The family farm system so valued by European consumers needs good policies and fair and reasonable regulation. It also requires strong and effective legislation that will help mitigate against the serious threat of extreme price volatility and the ever-increasing imbalance of power in the supply chain. The markets task force is a step in this direction but needs to be further strengthened.
An ambitious export strategy and balanced trade agreements must also be ensured in order to preserve fair competition. This is important in order to compensate EU farmers – who already adhere to the highest production standards in the world – when they are exposed to much lower prices on imported agricultural commodities produced according to different standards of production.

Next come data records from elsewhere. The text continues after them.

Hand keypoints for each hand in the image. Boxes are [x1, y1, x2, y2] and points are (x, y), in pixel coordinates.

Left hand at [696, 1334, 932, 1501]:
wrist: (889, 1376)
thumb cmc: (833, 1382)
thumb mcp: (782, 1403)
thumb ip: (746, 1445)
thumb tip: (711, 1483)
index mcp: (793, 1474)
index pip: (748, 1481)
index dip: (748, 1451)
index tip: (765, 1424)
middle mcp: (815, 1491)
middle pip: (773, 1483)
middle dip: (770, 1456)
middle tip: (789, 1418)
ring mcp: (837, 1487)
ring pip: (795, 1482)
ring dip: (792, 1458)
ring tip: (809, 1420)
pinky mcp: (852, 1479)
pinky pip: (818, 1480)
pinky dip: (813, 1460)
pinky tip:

It is therefore urgent to ensure a stable and simple agricultural policy with long-term measures and a sustainable CAP budget that maintains both the first and second pillars as well as direct payments, thereby ensuring a decent life for farmers and their families.
When it comes to feeding the world, 90% of the food we consume comes from the soil and only 10% from the sea. As such, humanity is totally dependent on agriculture to live. Often, however, this contribution does not receive the reward it deserves.
In Europe alone, the agricultural sector:
employs around 40 million people, of which one quarter are directly employed by and work in farms and agri-cooperatives, for example growing crops and raising livestock. The sector still remains predominantly a family activity;
accounted for 1.2% of the EU's GDP in 2017;
generated gross added value of EUR 188.5 billion, actively contributing to the EU's trade surplus with EUR 137 billion of agricultural exports over the same time period.
Average income in the agricultural sector is only half that of the economy as a whole. Despite this low profitability, the EU agricultural sector plays a crucial role as the driver of rural economies, producing quality food that adheres to the highest standards in the world.